Forgive me readers, for I have sinned.  It has been one long month since I've updated my blog.  Yes, I hang my head in shame.  I am a bad, bad, bad, bad blogger.  That said, I've come to a conclusion.  That is, if this blogging thing is going to be successful - in any way - then I need to lighten up a little bit.  I stress over this.  I stress over writing, I stress over reading, I stress over not writing/reading enough.  I stress...period.  And, it needs to stop.

I started this blog because I love books.  I love everything about them - the way the pages feel between my fingers; the way they smell when you fan the pages back and forth; the heft of a scrummy 900 page tome.  In short, this was supposed to be *fun.*  And, it's not turning out that way.  
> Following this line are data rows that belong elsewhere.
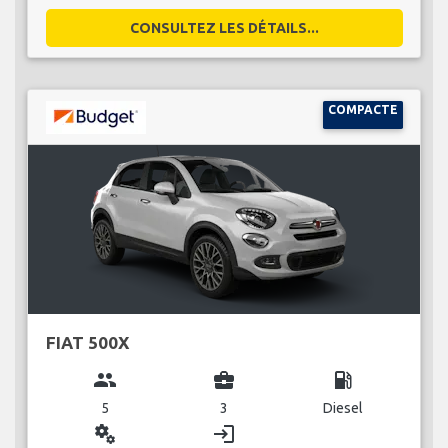
CONSULTEZ LES DÉTAILS...
COMPACTE
FIAT 500X
group
business_center
local_gas_station
5
3
Diesel
miscellaneous_services
login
For that sad truth, I can blame no one but myself.  To remedy the situation, I'm going to make a conscious effort to post more often, but with less content (if that makes any sense).  Sometimes I read a book, and I absolutely fall in love with it.  I can't wait to come here and share it (even if only 4 or 5 people see it).  But, that doesn't necessarily mean I can sit down and write 1,000+ words about the author's use of metaphors or the beautiful imagery hidden within the muddled dialogue.  Things like that send shivers down my spine, and bring on flashbacks from Ms. Carlson's 12th grade English class.  So very, very wrong.  Aside from the fact that Ms. Carlson was eternally high on something, she had a way of turning good books bad, and that's not a nice thing.  

The bottom line is that I want to put less pressure on myself.  If I can't get out a full review on a book, so be it.  Maybe I'll simply write a line or two, stating whether I liked the book or not.  That's okay, isn't it?  I won't be breaking any blogger code, right?  I know it would certainly alleviate some of the guilty load I've been carting around.  One can hope, anyway.